ATG117 October 9, 2013
I've started to suspect that the produce may not be as fresh as that from someof the other stands. His produce seems not to last as long once I bring it home. I'm interested in the comment about small vegetables often being tastier bc the one vendor that only sells tomatoes/peaches and apples (which are always supeb) told me once that bigger fruit is always better and juicier.
Valentina S. October 9, 2013
Were the vegetables particularly big, or looked 'perfect' (no bruises in the skin, even color, etc)?

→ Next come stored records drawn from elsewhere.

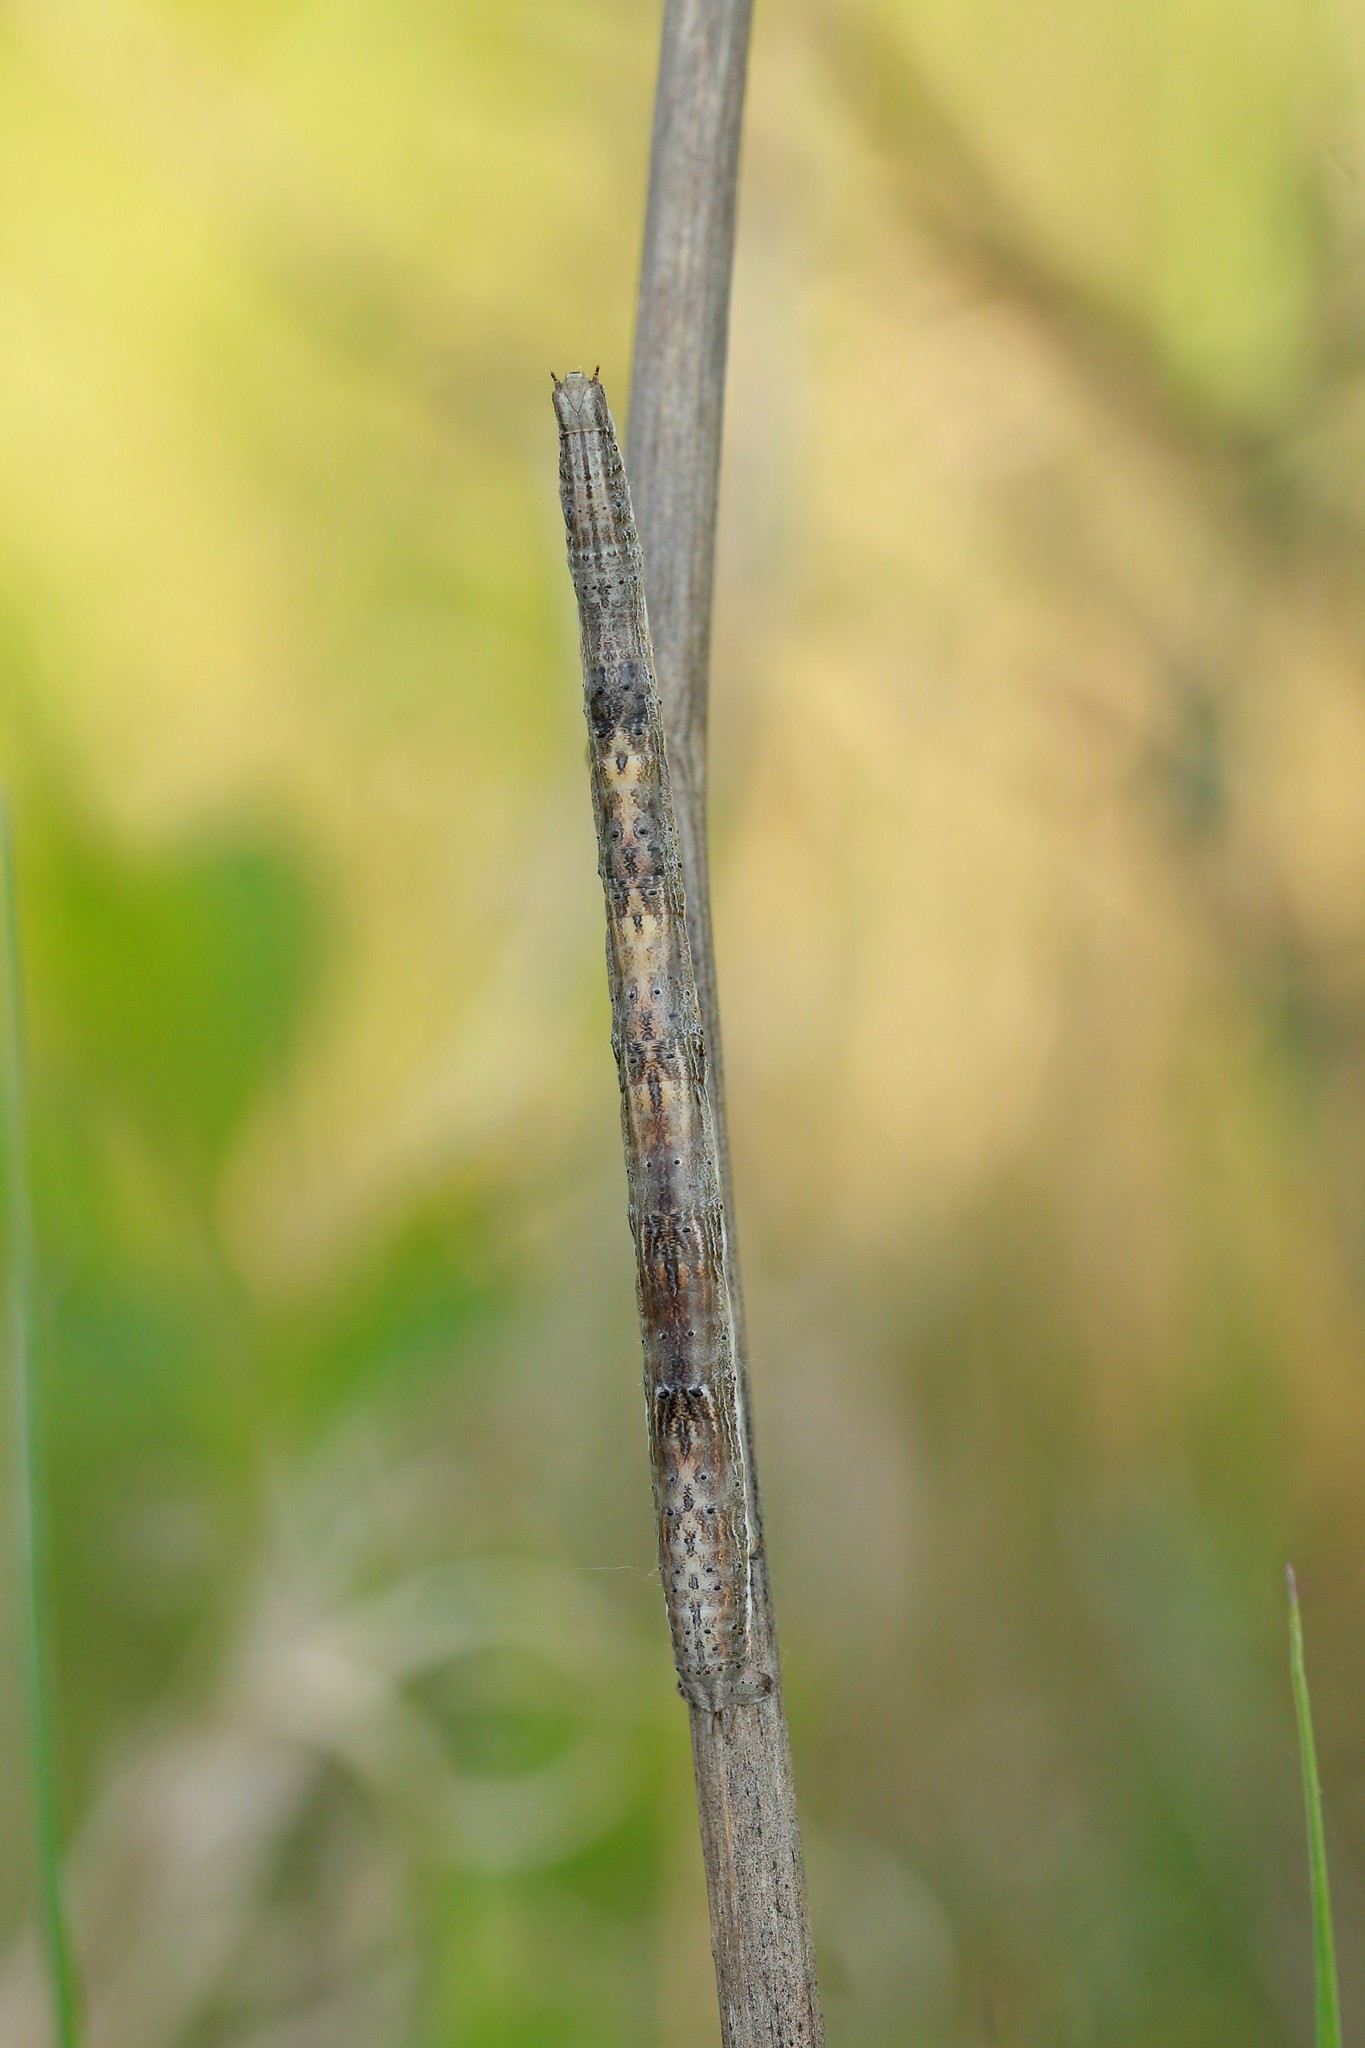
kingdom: Animalia
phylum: Arthropoda
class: Insecta
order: Lepidoptera
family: Geometridae
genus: Angerona
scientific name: Angerona prunaria
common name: Orange moth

I live in a place with a big vegetable garden, and tasty, juicy produce from my garden never looked perfect or even - and it shouldn't. Tastier produce tends to be smaller and it might not be super smooth, so consider this when shopping at farmers markets. We still have eggplants and green beans too, but they kind of suck now - as they should.

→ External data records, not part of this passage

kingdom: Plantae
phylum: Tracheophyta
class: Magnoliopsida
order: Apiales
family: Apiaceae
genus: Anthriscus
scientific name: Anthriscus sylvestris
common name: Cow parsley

I fully agree with the answers above!
megabals October 9, 2013
To be fair, on many new varietals of fresh-market vegetables, the pendulum has begun to swing back towards flavour rather than pure asthetics. Much sweetness and flavour is developped in the summer's heat - even with a blast of late hot weather, an eggplant that ripened in the month of September is not going to have same brix or flavour of one in July or August.

Voted the Best Reply!

SeaJambon October 9, 2013
Generally, better taste is directly related to either the varietal and/or freshness. For example, many modern tomatoes are bred to be pure red (as opposed to the bit of green near the stem common on ripe heritage tomatoes) at the expense of taste (I hate to say it, but the "Early Girl" tomatoes my parents raise have almost no flavor even immediately after being picked). So, you may be falling for the "beautiful produce" connundrum -- stuff that has been bred to be beautiful frequently has less flavor. And then there is the whole rapid flavor loss in aging. So, my guess is either that the produce isn't as fresh as you expect, and/or it is varieties that are bred for appearance at the expense of flavor.